Também não esquecemos que a redução da desigualdade na distribuição do rendimento não se faz apenas através das prestações sociais. Ela tem de ser promovida desde logo na distribuição primária do rendimento nas empresas e outras organizações. Por isso, defendemos a alteração do Código de Trabalho para instaurar como regra a contratação colectiva de salários e condições de trabalho e para proteger a actividade sindical.
E agora?
Os signatários do presente documento lamentam que o PCP e o BE não tenham ousado avançar para as próximas eleições com uma grande coligação das esquerdas através da mobilização de activistas dos movimentos sociais e de personalidades diversas representativas de sectores progressistas da sociedade portuguesa.
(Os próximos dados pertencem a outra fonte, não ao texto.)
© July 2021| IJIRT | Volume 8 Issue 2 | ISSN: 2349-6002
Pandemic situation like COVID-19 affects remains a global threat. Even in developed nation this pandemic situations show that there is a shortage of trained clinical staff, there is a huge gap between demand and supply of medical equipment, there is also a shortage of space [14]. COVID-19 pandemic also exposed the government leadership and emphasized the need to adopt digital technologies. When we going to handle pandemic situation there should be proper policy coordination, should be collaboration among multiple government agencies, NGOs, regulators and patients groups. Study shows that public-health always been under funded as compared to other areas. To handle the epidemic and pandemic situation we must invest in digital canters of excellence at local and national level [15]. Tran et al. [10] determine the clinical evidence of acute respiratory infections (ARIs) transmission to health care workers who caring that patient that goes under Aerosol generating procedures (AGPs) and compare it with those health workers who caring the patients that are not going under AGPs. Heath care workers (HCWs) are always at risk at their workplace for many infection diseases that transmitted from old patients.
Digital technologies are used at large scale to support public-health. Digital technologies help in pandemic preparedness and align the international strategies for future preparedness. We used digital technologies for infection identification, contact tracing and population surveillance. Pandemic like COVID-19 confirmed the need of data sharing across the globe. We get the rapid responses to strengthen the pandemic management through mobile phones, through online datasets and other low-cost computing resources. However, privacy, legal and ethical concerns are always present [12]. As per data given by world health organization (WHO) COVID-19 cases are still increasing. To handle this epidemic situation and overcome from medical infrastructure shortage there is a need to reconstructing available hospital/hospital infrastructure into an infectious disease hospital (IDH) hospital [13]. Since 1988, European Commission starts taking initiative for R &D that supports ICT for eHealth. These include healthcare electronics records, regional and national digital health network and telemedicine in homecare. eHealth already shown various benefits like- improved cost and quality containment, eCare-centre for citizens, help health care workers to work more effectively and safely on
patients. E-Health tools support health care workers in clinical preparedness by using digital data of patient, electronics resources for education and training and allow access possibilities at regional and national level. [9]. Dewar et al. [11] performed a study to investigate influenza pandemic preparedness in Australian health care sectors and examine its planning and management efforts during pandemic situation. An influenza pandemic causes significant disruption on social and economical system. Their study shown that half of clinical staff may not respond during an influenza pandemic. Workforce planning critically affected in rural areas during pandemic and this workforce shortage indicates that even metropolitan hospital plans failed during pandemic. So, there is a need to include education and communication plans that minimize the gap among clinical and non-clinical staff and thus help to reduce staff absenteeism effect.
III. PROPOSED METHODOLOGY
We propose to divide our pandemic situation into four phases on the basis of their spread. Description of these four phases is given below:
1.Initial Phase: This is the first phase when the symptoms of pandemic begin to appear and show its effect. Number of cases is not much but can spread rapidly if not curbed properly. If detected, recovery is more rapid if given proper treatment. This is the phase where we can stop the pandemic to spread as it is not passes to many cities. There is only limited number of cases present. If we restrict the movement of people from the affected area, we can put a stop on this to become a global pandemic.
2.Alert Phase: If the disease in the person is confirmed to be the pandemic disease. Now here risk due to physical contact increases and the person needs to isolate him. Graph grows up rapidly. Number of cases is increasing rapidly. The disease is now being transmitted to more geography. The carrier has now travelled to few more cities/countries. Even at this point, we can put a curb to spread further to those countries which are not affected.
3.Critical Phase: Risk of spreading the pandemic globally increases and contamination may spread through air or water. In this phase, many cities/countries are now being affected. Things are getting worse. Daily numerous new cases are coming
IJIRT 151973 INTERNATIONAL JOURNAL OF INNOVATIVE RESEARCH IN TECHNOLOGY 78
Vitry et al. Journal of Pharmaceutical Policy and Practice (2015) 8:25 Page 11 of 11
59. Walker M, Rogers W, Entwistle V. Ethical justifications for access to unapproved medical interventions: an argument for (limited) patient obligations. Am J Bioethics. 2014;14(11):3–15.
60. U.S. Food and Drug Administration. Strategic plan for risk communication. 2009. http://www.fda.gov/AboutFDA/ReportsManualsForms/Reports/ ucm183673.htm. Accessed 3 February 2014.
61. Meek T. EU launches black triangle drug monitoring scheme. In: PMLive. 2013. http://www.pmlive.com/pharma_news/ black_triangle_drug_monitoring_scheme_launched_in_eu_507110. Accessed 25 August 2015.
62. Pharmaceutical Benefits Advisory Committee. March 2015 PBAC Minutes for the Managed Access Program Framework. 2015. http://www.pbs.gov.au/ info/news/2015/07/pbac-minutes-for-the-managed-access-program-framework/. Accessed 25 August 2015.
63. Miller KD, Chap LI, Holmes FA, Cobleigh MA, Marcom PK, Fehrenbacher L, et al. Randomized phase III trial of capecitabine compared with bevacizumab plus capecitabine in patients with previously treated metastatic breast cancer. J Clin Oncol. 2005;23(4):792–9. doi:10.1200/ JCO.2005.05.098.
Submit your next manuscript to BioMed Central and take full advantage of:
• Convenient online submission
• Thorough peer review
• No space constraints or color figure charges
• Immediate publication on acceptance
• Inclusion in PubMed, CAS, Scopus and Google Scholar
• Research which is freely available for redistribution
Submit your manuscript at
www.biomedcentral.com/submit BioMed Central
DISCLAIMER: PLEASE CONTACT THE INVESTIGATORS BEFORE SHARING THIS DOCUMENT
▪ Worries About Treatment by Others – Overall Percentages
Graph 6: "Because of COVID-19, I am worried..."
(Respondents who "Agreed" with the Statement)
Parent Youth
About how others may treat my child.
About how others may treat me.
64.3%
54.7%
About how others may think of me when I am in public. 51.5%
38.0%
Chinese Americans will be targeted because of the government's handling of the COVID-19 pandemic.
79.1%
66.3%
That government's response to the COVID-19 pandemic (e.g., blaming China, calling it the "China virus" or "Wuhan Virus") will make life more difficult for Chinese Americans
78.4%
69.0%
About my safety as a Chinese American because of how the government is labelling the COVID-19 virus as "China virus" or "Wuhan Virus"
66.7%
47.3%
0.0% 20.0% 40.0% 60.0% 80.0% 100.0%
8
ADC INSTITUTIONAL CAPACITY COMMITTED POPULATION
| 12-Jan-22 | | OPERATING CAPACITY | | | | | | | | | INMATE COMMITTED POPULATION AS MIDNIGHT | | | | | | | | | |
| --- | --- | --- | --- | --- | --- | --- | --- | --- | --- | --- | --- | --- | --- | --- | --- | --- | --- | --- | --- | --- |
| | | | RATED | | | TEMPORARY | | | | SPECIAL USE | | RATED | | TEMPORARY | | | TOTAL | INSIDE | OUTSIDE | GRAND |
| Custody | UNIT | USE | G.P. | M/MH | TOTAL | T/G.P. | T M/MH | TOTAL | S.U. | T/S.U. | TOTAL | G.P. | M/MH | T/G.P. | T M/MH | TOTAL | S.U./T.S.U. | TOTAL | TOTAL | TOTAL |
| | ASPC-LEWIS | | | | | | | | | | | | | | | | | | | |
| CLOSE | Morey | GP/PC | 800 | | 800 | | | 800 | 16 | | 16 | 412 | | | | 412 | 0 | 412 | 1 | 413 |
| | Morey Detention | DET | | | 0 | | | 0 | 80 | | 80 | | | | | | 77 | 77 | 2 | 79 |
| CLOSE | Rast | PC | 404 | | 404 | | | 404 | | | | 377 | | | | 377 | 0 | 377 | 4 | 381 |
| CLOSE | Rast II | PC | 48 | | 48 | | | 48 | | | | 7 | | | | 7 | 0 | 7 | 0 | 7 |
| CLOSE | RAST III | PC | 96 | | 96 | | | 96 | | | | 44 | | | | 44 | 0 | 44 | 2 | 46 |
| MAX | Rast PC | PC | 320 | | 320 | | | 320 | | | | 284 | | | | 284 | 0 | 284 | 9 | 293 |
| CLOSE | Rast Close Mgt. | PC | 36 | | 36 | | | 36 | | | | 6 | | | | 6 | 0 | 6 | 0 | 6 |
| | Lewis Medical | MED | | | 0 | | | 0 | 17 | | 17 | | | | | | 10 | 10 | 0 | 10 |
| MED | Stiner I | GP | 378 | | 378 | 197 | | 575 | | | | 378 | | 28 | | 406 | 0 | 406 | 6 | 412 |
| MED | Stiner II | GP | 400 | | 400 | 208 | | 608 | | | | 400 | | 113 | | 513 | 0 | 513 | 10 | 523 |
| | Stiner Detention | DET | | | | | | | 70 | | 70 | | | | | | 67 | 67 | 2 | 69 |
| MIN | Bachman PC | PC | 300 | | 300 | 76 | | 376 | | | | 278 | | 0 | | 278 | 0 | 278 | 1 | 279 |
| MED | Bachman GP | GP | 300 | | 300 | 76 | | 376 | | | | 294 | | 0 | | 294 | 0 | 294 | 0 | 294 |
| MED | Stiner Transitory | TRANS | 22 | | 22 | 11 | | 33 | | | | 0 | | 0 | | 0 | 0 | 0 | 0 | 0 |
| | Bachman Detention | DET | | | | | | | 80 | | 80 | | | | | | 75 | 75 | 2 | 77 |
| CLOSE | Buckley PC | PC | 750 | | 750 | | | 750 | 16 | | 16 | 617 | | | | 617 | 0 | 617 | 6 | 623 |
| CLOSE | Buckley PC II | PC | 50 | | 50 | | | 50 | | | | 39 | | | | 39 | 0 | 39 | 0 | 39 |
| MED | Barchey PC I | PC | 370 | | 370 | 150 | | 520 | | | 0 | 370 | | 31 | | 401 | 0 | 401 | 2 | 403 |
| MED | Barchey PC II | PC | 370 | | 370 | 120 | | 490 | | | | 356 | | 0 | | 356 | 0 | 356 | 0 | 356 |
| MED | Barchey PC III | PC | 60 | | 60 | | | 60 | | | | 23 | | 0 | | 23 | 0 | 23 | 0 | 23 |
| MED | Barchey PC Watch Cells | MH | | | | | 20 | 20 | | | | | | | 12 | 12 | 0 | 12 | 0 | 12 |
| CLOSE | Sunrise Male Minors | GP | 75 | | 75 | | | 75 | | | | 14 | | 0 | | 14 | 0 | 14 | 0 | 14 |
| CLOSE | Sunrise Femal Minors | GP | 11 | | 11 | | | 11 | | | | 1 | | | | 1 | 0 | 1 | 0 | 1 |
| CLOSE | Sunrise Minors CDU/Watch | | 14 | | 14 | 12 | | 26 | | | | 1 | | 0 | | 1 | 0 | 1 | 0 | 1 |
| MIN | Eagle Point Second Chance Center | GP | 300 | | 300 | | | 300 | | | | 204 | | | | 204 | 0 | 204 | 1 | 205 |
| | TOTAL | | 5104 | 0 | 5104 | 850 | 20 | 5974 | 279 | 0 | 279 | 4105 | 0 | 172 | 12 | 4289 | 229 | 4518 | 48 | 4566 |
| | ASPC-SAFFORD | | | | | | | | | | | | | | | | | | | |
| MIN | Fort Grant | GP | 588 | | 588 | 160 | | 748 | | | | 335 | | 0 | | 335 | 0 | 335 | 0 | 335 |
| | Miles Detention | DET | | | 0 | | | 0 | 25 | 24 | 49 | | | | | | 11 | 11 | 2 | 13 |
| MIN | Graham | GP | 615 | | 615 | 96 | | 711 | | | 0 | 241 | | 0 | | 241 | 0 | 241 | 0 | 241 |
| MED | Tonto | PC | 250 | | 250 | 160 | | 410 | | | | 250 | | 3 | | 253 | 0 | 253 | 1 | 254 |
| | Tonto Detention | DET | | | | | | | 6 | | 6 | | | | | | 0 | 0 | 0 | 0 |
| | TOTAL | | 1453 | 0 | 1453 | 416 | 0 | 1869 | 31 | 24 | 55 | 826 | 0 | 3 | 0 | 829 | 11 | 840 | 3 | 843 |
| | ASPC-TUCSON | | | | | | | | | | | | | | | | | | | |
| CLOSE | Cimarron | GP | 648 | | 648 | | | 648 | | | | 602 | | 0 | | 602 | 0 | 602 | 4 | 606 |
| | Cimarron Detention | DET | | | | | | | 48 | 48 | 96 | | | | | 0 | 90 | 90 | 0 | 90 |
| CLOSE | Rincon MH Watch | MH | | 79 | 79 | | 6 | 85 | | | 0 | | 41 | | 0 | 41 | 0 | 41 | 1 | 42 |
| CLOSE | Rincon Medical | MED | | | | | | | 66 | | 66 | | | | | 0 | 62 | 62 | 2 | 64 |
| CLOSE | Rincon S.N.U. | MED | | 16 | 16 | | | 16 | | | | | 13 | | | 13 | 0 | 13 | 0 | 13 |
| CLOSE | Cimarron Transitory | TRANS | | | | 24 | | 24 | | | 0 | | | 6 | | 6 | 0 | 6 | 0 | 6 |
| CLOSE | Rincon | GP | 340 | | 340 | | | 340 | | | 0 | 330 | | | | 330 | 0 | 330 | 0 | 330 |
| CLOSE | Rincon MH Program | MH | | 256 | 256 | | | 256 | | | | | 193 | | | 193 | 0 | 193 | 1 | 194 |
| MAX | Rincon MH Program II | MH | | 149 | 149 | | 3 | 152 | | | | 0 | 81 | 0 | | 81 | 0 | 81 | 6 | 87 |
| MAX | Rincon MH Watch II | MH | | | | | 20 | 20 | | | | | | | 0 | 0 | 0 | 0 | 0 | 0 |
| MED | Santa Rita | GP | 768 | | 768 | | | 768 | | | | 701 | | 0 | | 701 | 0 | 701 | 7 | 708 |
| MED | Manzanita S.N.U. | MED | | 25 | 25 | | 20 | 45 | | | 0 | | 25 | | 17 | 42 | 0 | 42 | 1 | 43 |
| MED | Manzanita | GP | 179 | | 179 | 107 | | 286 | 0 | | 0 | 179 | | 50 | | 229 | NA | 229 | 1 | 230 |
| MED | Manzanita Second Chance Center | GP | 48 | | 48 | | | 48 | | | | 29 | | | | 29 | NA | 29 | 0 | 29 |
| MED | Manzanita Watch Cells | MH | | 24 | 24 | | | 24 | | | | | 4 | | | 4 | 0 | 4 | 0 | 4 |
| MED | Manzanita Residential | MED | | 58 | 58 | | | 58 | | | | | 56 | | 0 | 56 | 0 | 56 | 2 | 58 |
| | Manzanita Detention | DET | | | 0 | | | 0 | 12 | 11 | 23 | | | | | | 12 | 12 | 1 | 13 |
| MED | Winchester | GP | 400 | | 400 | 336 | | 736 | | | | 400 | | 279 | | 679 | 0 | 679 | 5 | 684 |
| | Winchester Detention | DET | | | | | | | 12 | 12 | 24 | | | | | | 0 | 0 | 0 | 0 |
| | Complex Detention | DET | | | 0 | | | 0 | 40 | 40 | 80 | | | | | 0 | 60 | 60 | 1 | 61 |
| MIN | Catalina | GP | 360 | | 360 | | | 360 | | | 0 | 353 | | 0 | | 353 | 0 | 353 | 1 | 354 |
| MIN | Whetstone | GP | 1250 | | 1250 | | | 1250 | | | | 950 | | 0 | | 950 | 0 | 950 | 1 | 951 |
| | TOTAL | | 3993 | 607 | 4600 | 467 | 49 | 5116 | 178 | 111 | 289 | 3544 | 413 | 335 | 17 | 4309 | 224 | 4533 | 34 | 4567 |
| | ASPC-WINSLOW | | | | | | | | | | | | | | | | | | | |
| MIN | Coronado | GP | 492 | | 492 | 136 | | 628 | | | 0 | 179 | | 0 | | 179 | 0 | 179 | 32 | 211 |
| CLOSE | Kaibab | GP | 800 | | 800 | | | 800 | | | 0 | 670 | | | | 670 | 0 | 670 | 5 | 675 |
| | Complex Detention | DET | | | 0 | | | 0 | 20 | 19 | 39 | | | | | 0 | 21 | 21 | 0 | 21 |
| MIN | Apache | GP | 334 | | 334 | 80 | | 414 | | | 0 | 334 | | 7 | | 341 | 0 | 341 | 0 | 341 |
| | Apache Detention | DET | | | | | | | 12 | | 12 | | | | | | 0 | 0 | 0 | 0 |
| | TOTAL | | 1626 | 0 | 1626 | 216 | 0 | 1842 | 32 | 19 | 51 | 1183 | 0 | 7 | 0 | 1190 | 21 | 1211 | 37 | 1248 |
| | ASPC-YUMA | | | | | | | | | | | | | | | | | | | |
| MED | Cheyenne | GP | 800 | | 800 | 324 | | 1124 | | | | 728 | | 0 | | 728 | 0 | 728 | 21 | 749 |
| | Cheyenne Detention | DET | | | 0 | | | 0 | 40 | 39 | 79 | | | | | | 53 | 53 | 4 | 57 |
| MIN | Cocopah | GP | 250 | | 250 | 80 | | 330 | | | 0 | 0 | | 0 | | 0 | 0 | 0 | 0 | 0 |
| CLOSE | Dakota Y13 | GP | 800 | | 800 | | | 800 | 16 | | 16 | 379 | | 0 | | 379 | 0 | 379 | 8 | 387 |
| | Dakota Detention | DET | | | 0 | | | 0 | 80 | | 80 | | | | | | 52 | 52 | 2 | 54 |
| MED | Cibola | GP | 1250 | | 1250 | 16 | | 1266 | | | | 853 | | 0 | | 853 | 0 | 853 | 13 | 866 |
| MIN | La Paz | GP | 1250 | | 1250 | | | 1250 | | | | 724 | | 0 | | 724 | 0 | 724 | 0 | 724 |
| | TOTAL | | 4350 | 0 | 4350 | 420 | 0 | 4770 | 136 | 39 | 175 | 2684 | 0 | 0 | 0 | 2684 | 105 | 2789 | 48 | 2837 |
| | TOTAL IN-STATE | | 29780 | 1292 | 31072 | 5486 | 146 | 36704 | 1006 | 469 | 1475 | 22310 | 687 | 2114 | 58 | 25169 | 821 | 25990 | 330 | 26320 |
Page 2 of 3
Esta falta de visão política é, do nosso ponto de vista, causadora de grande desânimo no eleitorado, e não apenas no que tradicionalmente vota à esquerda.
Entendemos também que não basta denunciar a submissão da actual direcção do PS às políticas de austeridade exigidas pelos mercados financeiros e pela UE. Sobretudo, é preciso que as restantes esquerdas aceitem iniciar um processo de convergência tendo em vista produzir uma alternativa política suficientemente credível para que, no futuro e sob pressão do eleitorado, o PS reconheça que tem um interlocutor com quem pode fazer um acordo político para tirar o País da crise.
Neste sentido, submetemos à consideração do PCP, do BE, e do PS, dos respectivos responsáveis mas também dos seus eleitores, as propostas acima enunciadas. Gostaríamos que elas fossem recebidas como sinal de uma genuína vontade de promover um diálogo franco e respeitador das diferenças entre as várias esquerdas. Com um único objectivo: através do diálogo e do debate alcançar uma convergência política que possa oferecer aos Portugueses uma forte alternativa de esquerda. Uma alternativa que mobilize as capacidades dos Portugueses e que lhes devolva a esperança de poder viver numa sociedade mais digna e mais justa. Da nossa parte, assumimos o compromisso de um empenhamento sem reservas para que esse objectivo seja alcançado.